-- Opening Marker --

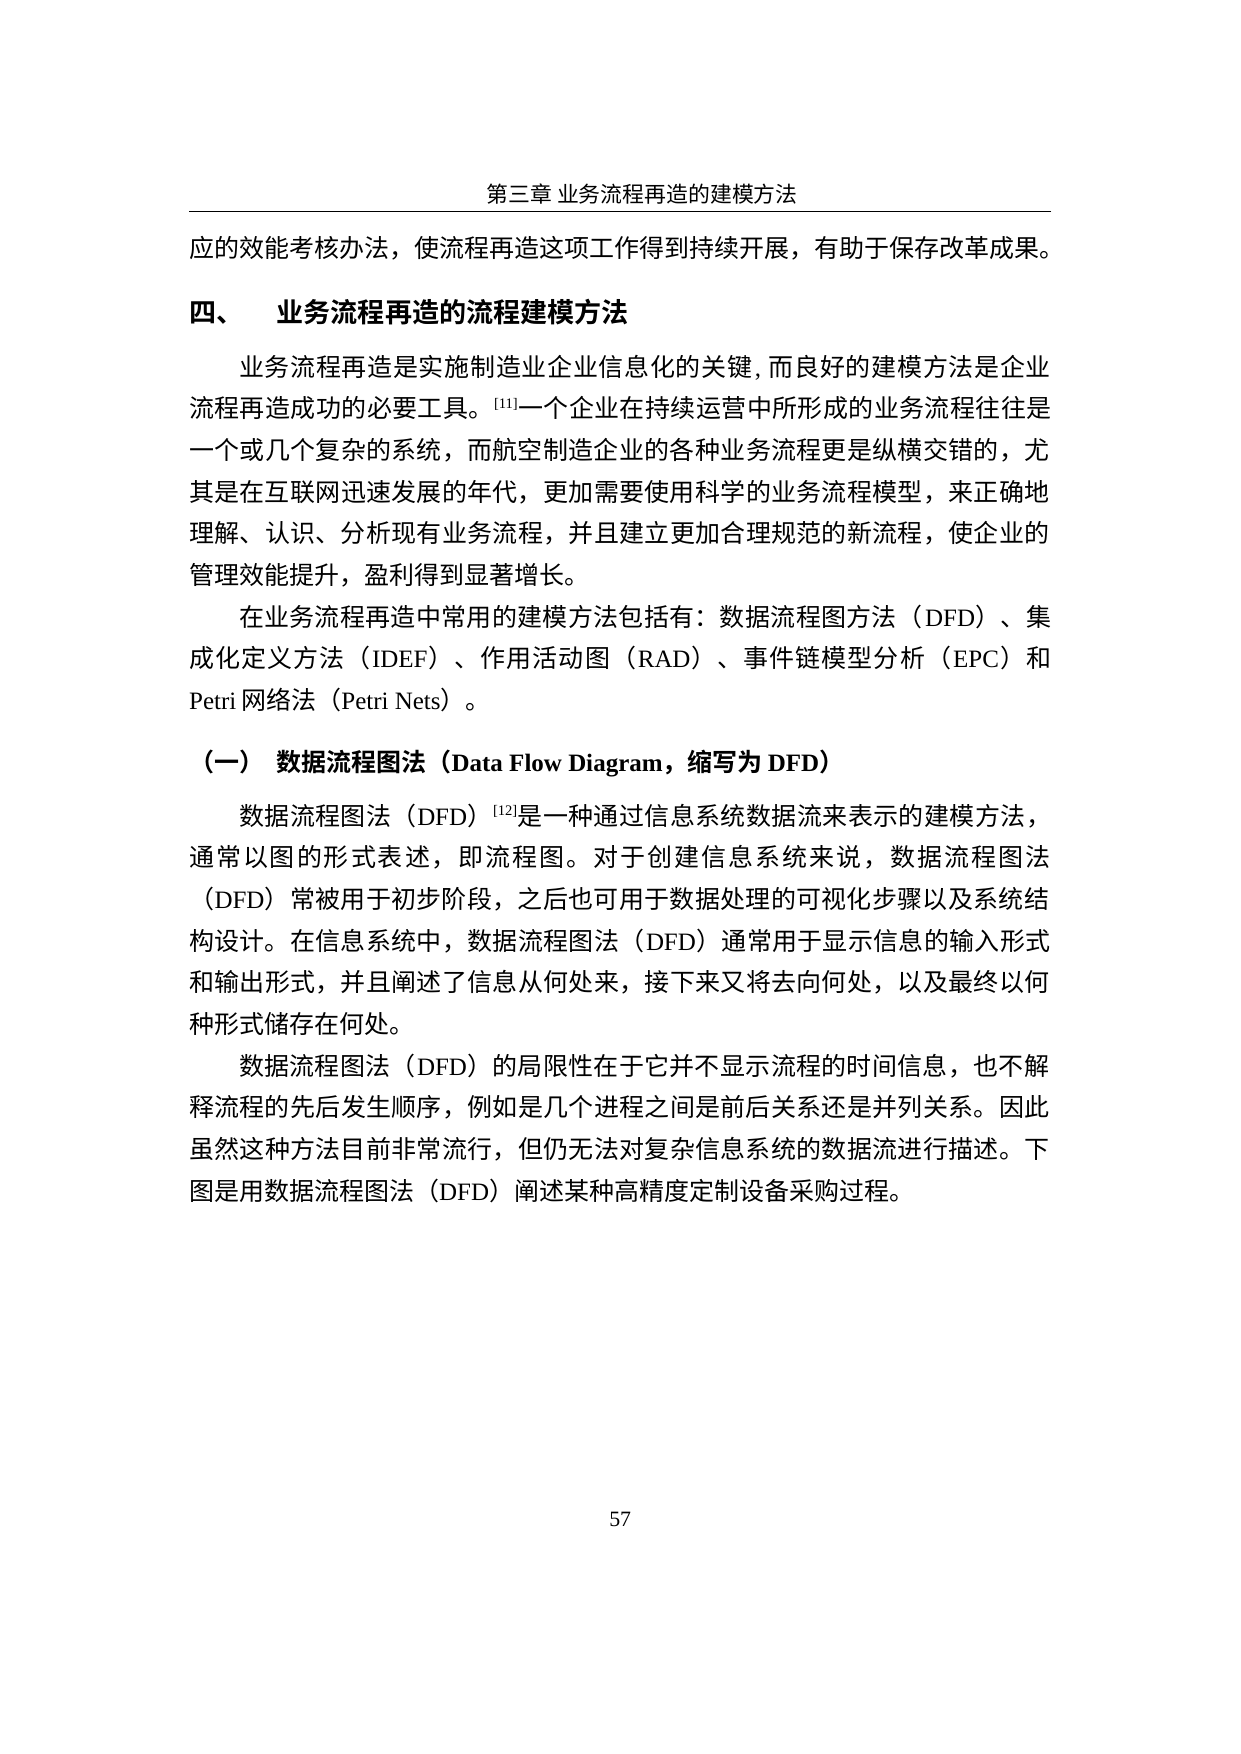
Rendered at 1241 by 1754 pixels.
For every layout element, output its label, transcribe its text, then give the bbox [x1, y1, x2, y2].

text 在业务流程再造中常用的建模方法包括有：数据流程图方法（DFD）、集成化定义方法（IDEF）、作用活动图（RAD）、事件链模型分析（EPC）和Petri网络法（Petri Nets）。 [189, 593, 1051, 718]
subtitle 数据流程图法（Data Flow Diagram，缩写为DFD） [189, 743, 1051, 779]
subtitle 业务流程再造的流程建模方法 [189, 291, 1051, 330]
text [189, 224, 1051, 266]
text 数据流程图法（DFD）的局限性在于它并不显示流程的时间信息，也不解释流程的先后发生顺序，例如是几个进程之间是前后关系还是并列关系。因此，虽然这种方法目前非常流行，但仍无法对复杂信息系统的数据流进行描述。下图是用数据流程图法（DFD）阐述某种高精度定制设备采购过程。 [189, 1042, 1051, 1208]
text 业务流程再造是实施制造业企业信息化的关键, 而良好的建模方法是企业流程再造成功的必要工具。[11]一个企业在持续运营中所形成的业务流程往往是一个或几个复杂的系统，而航空制造企业的各种业务流程更是纵横交错的，尤其是在互联网迅速发展的年代，更加需要使用科学的业务流程模型，来正确地理解、认识、分析现有业务流程，并且建立更加合理规范的新流程，使企业的管理效能提升，盈利得到显著增长。 [189, 343, 1051, 593]
text 数据流程图法（DFD）[12]是一种通过信息系统数据流来表示的建模方法，通常以图的形式表述，即流程图。对于创建信息系统来说，数据流程图法（DFD）常被用于初步阶段，之后也可用于数据处理的可视化步骤以及系统结构设计。在信息系统中，数据流程图法（DFD）通常用于显示信息的输入形式和输出形式，并且阐述了信息从何处来，接下来又将去向何处，以及最终以何种形式储存在何处。 [189, 792, 1051, 1042]
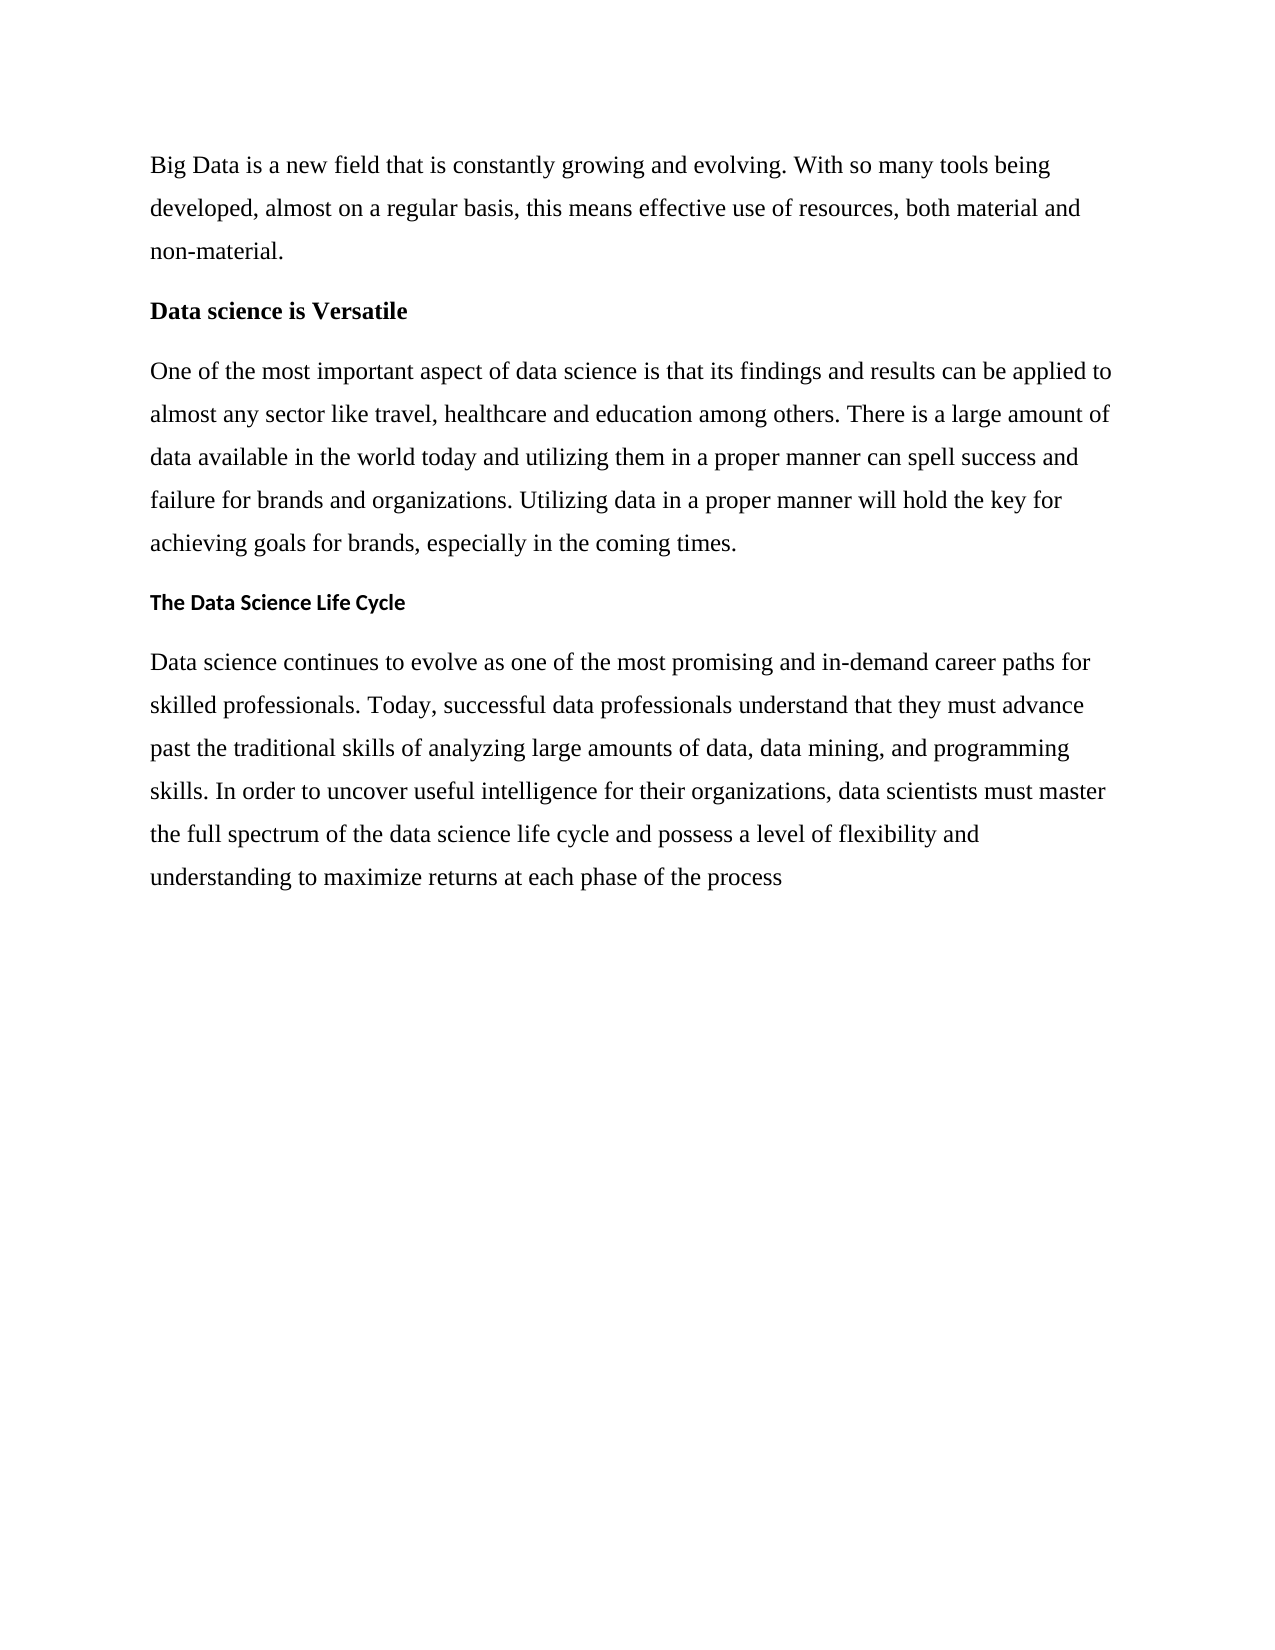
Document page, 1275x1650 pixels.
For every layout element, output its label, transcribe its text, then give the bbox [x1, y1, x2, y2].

text The Data Science Life Cycle [150, 588, 1125, 616]
text Big Data is a new field that is constantly growing and evolving. With so many tools being developed, almost on a regular basis, this means effective use of resources, both material and non-material. [150, 150, 1125, 265]
text One of the most important aspect of data science is that its findings and results can be applied to almost any sector like travel, healthcare and education among others. There is a large amount of data available in the world today and utilizing them in a proper manner can spell success and failure for brands and organizations. Utilizing data in a proper manner will hold the key for achieving goals for brands, especially in the coming times. [150, 356, 1125, 557]
text Data science continues to evolve as one of the most promising and in-demand career paths for skilled professionals. Today, successful data professionals understand that they must advance past the traditional skills of analyzing large amounts of data, data mining, and programming skills. In order to uncover useful intelligence for their organizations, data scientists must master the full spectrum of the data science life cycle and possess a level of flexibility and understanding to maximize returns at each phase of the process [150, 647, 1125, 891]
text Data science is Versatile [150, 296, 1125, 325]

-- Closing Marker --

• _DIRECTIONS_
Reproduce the listing word for word. Do not carry over the pictures.

• _EXERCISE OUTPUT_
Rendered at 1241 by 1754 pixels.
For every layout element, output its label, transcribe its text, then give the bbox [x1, y1, x2, y2].

text 在业务流程再造中常用的建模方法包括有：数据流程图方法（DFD）、集成化定义方法（IDEF）、作用活动图（RAD）、事件链模型分析（EPC）和Petri网络法（Petri Nets）。 [189, 593, 1051, 718]
subtitle 数据流程图法（Data Flow Diagram，缩写为DFD） [189, 743, 1051, 779]
subtitle 业务流程再造的流程建模方法 [189, 291, 1051, 330]
text [189, 224, 1051, 266]
text 数据流程图法（DFD）的局限性在于它并不显示流程的时间信息，也不解释流程的先后发生顺序，例如是几个进程之间是前后关系还是并列关系。因此，虽然这种方法目前非常流行，但仍无法对复杂信息系统的数据流进行描述。下图是用数据流程图法（DFD）阐述某种高精度定制设备采购过程。 [189, 1042, 1051, 1208]
text 业务流程再造是实施制造业企业信息化的关键, 而良好的建模方法是企业流程再造成功的必要工具。[11]一个企业在持续运营中所形成的业务流程往往是一个或几个复杂的系统，而航空制造企业的各种业务流程更是纵横交错的，尤其是在互联网迅速发展的年代，更加需要使用科学的业务流程模型，来正确地理解、认识、分析现有业务流程，并且建立更加合理规范的新流程，使企业的管理效能提升，盈利得到显著增长。 [189, 343, 1051, 593]
text 数据流程图法（DFD）[12]是一种通过信息系统数据流来表示的建模方法，通常以图的形式表述，即流程图。对于创建信息系统来说，数据流程图法（DFD）常被用于初步阶段，之后也可用于数据处理的可视化步骤以及系统结构设计。在信息系统中，数据流程图法（DFD）通常用于显示信息的输入形式和输出形式，并且阐述了信息从何处来，接下来又将去向何处，以及最终以何种形式储存在何处。 [189, 792, 1051, 1042]
Document page, 1275x1650 pixels.
For every layout element, output its label, transcribe its text, then give the bbox [x1, y1, x2, y2].

text The Data Science Life Cycle [150, 588, 1125, 616]
text Big Data is a new field that is constantly growing and evolving. With so many tools being developed, almost on a regular basis, this means effective use of resources, both material and non-material. [150, 150, 1125, 265]
text One of the most important aspect of data science is that its findings and results can be applied to almost any sector like travel, healthcare and education among others. There is a large amount of data available in the world today and utilizing them in a proper manner can spell success and failure for brands and organizations. Utilizing data in a proper manner will hold the key for achieving goals for brands, especially in the coming times. [150, 356, 1125, 557]
text Data science continues to evolve as one of the most promising and in-demand career paths for skilled professionals. Today, successful data professionals understand that they must advance past the traditional skills of analyzing large amounts of data, data mining, and programming skills. In order to uncover useful intelligence for their organizations, data scientists must master the full spectrum of the data science life cycle and possess a level of flexibility and understanding to maximize returns at each phase of the process [150, 647, 1125, 891]
text Data science is Versatile [150, 296, 1125, 325]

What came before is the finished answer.